## Task directions
In the entries below, how many lines contain the word "They"? State the number and nothing more.

## Data supplied
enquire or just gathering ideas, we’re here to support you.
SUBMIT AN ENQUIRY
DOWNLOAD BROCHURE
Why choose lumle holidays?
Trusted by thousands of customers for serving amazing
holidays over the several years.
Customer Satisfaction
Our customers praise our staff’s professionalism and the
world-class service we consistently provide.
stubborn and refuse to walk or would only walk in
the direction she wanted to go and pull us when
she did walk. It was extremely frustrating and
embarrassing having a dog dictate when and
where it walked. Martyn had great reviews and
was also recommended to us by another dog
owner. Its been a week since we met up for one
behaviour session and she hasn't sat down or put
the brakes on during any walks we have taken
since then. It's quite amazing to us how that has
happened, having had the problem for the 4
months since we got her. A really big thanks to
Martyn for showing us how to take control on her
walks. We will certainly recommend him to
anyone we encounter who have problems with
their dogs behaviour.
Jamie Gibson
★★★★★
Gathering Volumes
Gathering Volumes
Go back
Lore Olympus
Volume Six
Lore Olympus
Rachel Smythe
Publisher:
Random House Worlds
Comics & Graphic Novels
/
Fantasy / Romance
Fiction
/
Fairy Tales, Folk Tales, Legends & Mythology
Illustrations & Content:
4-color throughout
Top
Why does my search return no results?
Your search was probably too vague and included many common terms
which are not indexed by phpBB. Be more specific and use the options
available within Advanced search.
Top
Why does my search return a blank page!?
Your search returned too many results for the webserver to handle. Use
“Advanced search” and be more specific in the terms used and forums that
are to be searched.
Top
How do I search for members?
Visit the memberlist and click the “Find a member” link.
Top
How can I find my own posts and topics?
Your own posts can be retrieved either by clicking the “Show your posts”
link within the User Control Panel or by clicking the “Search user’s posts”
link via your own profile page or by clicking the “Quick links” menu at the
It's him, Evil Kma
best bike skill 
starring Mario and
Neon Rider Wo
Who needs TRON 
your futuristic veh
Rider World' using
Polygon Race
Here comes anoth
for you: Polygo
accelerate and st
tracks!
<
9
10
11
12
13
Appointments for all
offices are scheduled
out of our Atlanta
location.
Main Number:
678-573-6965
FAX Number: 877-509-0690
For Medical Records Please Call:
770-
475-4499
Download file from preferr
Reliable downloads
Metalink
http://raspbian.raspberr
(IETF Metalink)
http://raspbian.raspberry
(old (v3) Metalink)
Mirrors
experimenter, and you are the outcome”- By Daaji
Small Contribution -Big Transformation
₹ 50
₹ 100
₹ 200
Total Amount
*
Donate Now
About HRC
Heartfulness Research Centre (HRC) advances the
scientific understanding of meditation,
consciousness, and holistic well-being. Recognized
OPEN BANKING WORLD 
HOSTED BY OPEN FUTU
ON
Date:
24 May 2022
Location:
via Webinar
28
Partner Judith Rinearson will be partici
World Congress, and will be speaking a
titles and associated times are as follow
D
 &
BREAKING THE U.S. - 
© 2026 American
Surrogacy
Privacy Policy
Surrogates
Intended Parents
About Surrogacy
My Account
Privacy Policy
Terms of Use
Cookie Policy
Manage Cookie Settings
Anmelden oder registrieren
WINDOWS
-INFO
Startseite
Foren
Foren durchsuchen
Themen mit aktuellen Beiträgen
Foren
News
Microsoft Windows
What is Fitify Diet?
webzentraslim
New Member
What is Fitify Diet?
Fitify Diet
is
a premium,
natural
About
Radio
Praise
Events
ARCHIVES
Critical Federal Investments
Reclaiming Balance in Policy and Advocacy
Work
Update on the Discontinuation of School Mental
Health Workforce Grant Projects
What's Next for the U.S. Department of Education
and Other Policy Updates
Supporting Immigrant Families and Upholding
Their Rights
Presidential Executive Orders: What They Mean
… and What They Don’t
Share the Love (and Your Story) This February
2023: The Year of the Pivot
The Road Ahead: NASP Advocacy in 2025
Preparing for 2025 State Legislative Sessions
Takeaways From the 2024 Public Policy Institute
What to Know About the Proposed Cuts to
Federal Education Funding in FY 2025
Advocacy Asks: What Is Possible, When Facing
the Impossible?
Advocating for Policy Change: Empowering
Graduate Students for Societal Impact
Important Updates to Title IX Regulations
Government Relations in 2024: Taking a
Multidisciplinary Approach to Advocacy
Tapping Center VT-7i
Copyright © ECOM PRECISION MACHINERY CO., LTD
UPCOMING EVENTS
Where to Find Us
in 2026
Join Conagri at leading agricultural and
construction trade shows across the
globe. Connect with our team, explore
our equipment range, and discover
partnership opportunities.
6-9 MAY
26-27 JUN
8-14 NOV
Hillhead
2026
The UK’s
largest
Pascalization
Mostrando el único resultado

## Exercise output
2